What is a Mutual Fund? Can it Benefit Me?
Mutual Funds, like the name suggests, are a pool of funds, collected from many different investors to invest in securities- stocks, bonds, equities, money market instruments and similar assets. A money manager operates the mutual funds, investing the funds monies in an effort to increase the value of the investment, also referred to as a capital gain on the investment.
The important of mutual funds, is that this type of investment allows small investors access to professionally managed, diversified portfolios; opportunities that small capital investors would normally be excluded from. Each shareholder participates in the gain or loss of the fund, proportionate to the amount invested through issued Mutual Fund units or shares. These shares can normally be purchased or exchanged as needed at the fund’s current NAVPS (Net Asset Value per share).
If you are a younger or novice American investor, you may find not only are mutual funds good when investing with lower capital, but mutual funds are also a great option for easier investment access with good potential growth. Thought mutual funds are one of the more easily understood investment tools, they can be intimidating to the unseasoned investor. It ok.
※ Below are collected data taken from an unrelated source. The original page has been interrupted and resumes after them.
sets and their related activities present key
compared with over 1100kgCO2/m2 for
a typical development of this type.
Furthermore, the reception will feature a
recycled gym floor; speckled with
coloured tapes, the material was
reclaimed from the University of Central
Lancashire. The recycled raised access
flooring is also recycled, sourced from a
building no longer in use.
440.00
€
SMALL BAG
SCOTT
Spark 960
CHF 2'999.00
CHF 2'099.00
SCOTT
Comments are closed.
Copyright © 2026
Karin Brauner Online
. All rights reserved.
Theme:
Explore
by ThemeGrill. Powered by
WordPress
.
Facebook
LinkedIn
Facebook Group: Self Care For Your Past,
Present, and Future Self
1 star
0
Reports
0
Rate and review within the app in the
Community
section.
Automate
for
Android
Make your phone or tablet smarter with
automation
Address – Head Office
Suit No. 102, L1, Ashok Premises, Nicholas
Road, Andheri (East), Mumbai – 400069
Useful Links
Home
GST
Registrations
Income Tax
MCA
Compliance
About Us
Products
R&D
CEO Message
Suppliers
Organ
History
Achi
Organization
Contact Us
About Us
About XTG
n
You may already have shares in a mutual fund through your 401(k) or 403(b) plan. When you buy a mutual fund, you are buying the performance of its portfolio. Because there are hundreds of different securities in an average mutual fund, diversification means the value can be more stable because more profitable securities can offset the security having a bad quarter. The value of the mutual fund will depend on the overall performance of the securities bought by the fund. If you bought just one stock with your capital investment just before it had a bad quarter, your investment could lose a lot of value.
The diversification in a mutual fund is a large part of why this is such a popular investment. Still, it is important to note, that all mutual funds come with risk of investment loss. There is no guarantee of performance and the Federal Deposit Insurance Corporation (FDIC) does guarantee mutual fund investments.